Monsanto Speaker: Claremont is “By Far the Worst Student Audience” Ever Encountered

After students heavily protested her lecture at Harvey Mudd College last night, Dr. Chrissy Lawrence of Monsanto Company, an agricultural biotechnology corporation, canceled the lecture she was slated to give at the Keck Science Center. “I don’t know how many of you attended last night’s talk from a Monsanto scientist, but some of the students behaved unprofessionally,” noted a Harvey Mudd College professor in an email obtained by the Claremont Independent. “The Monsanto speaker said that in all her years of presenting to students in colleges/universities that last night’s student audience was by far the worst student audience she had ever encountered.”

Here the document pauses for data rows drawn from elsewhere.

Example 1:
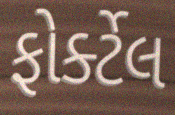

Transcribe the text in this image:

ફોર્ક્ટેલ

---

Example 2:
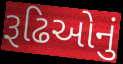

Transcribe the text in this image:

રૂઢિઓનું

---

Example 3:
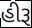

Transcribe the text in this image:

હીરૂ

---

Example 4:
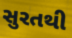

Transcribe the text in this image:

સુરતથી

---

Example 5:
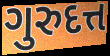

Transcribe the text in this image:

ગુરુદત્ત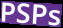
PSPs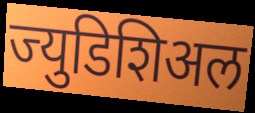
ज्युडिशिअल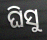
ଘିସୁ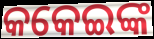
କକେଇଙ୍କ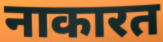
नाकारत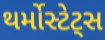
થર્મોસ્ટેટ્સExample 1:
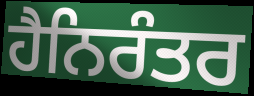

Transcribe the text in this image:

ਹੈਨਿਰੰਤਰ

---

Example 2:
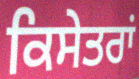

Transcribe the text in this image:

ਕਿਸੇਤਰਾਂ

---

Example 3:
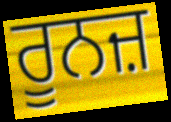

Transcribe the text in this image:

ਰੂਨਜ਼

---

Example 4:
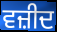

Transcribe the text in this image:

ਵਜ਼ੀਦ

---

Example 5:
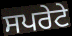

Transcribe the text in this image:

ਸਪਰੇਟੇ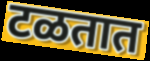
टळतातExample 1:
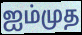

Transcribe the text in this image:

ஐம்முத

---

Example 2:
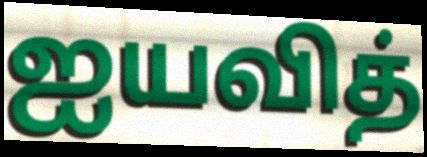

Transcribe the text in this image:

ஐயவித்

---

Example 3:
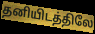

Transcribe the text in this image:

தனியிடத்திலே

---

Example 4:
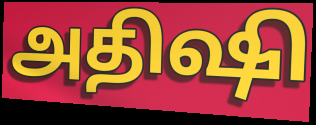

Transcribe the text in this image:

அதிஷி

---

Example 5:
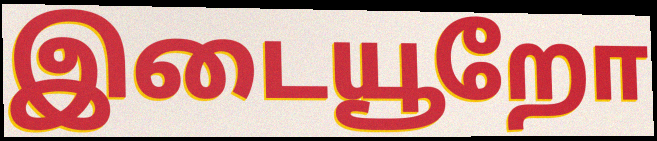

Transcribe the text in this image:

இடையூறோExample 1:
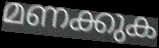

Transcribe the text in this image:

മണക്കുക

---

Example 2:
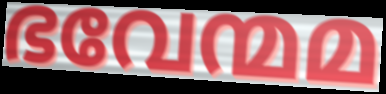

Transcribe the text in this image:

ഭവേന്മമ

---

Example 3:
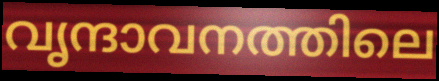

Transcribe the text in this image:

വൃന്ദാവനത്തിലെ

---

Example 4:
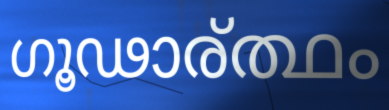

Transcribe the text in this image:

ഗൂഢാര്ത്ഥം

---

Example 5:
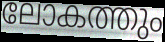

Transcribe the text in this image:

ലോകത്തും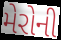
મેરોની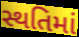
સ્થતિમાંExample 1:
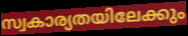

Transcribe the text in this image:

സ്വകാര്യതയിലേക്കും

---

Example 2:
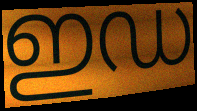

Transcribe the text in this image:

ഇഡ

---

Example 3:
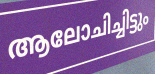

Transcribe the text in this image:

ആലോചിച്ചിട്ടും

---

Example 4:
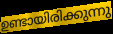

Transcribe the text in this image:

ഉണ്ടായിരിക്കുന്നു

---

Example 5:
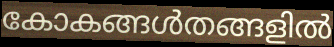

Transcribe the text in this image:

കോകങ്ങൾതങ്ങളിൽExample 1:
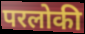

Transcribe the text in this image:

परलोकी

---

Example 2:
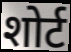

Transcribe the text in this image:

शोर्ट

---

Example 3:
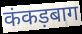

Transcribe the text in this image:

कंकड़बाग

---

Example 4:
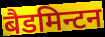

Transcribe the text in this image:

बैडमिन्टन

Much of the backlash against the Monsanto representative came from Pitzer College students. In an open letter published in The Student Life, Adin Bonapart (PZ ’16) criticized the decision to allow Dr. Lawrence a platform to speak since she is associated with “private interests from monopolistic corporations.”

“Because of the controversial nature of this topic, I urge you to postpone Dr. Lawrence’s visit and invite her to return as a panelist alongside knowledgeable academics and a more diverse set of voices, or revoke her invitation completely,” Bonapart writes. “As the most-hated corporation on earth, Monsanto and its subsidiaries should NOT be freely allowed to promote themselves at our academic institutions.”

“Monsanto’s products and policies are unsafe, unjust, unsustainable, violent and undemocratic,” Bonapart continues. “It would be a great shame to myself and to many of my peers if Dr. Lawrence was allowed to speak on campus.”

Several other Pitzer students expressed similar concerns regarding Dr. Lawrence’s lecture in a Student Talk email thread. “Monsanto’s legacy on land and people all over the world has been horrific,” notes one student. “I do not flinch when arguing that they have, and are still, involved in committing mass genocide onto our entire biosphere.”

In the same email thread, another Pitzer student stated, “This is not a matter of refusing to listen to the other side. It is about standing up for human and land rights… and holding our colleges accountable for doing the same.”

“Monsanto, who not only creates their own research, but has proprietary rights over it, has unmitigated discretion over what studies get, and don’t get published,” the student continues. “Not only this, but the company has been known to silence other research that doesn’t fit their agenda!”

The student closes by stating, “I understand the importance of listening to, and grappling with differing points of view. This type of dialogue creates important critical thought, as well as individuals whose values are better equipped and informed. I will argue however, that Monsanto has too much disproportionate power: this conversation will not be equal, or truthful. To welcome them to our campus is an expression that we welcome and approve of crimes they have, and continue to commit.”

A physics professor from the Keck Science Department responded to this student by pointing out that, “There’s unfortunately a lot of misinformation floating around about Monsanto and GMOs in general. Specifically, the highlighted quote from the final article in [name redacted]’s first email is from 2009 and out of date. Articles further investigating that issue show that Monsanto does not have any veto power over independent research at US universities.”

“The current situation is not perfect, but it’s not nearly as bad as that Scientific American article made it out to be,” the professor continues. “And it’s certainly not the case that Monsanto has ‘unmitigated discretion’ over what research gets published.”

In place of Dr. Lawrence’s lecture, the Keck Science Department will host an open discussion tomorrow focusing on exchanging ideas on college campuses.